EXERCISE OBJECTIVE: Retype each entry below precisely as it reads.

STUDY MATERIAL:
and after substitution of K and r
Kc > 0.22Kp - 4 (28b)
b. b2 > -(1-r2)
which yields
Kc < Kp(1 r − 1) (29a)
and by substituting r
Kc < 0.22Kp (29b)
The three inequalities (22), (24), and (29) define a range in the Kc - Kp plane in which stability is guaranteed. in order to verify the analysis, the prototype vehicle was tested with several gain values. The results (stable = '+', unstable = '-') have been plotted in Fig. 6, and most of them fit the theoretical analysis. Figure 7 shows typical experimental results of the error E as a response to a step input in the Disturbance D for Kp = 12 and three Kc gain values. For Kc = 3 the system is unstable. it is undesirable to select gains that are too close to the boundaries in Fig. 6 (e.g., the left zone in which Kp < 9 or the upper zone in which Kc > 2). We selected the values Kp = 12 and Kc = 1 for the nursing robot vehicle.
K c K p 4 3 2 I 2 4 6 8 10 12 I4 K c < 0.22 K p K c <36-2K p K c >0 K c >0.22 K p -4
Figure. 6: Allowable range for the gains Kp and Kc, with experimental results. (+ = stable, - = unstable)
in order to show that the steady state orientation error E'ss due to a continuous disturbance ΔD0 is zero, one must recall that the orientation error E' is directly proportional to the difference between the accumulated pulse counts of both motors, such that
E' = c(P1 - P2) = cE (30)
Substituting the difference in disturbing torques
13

SOLUTION FOR THIS TASK:
and after substitution of K and r
Kc > 0.22Kp - 4 (28b)
b. b2 > -(1-r2)
which yields
Kc < Kp(1 r − 1) (29a)
and by substituting r
Kc < 0.22Kp (29b)
The three inequalities (22), (24), and (29) define a range in the Kc - Kp plane in which stability is guaranteed. in order to verify the analysis, the prototype vehicle was tested with several gain values. The results (stable = '+', unstable = '-') have been plotted in Fig. 6, and most of them fit the theoretical analysis. Figure 7 shows typical experimental results of the error E as a response to a step input in the Disturbance D for Kp = 12 and three Kc gain values. For Kc = 3 the system is unstable. it is undesirable to select gains that are too close to the boundaries in Fig. 6 (e.g., the left zone in which Kp < 9 or the upper zone in which Kc > 2). We selected the values Kp = 12 and Kc = 1 for the nursing robot vehicle.
K c K p 4 3 2 I 2 4 6 8 10 12 I4 K c < 0.22 K p K c <36-2K p K c >0 K c >0.22 K p -4
Figure. 6: Allowable range for the gains Kp and Kc, with experimental results. (+ = stable, - = unstable)
in order to show that the steady state orientation error E'ss due to a continuous disturbance ΔD0 is zero, one must recall that the orientation error E' is directly proportional to the difference between the accumulated pulse counts of both motors, such that
E' = c(P1 - P2) = cE (30)
Substituting the difference in disturbing torques
13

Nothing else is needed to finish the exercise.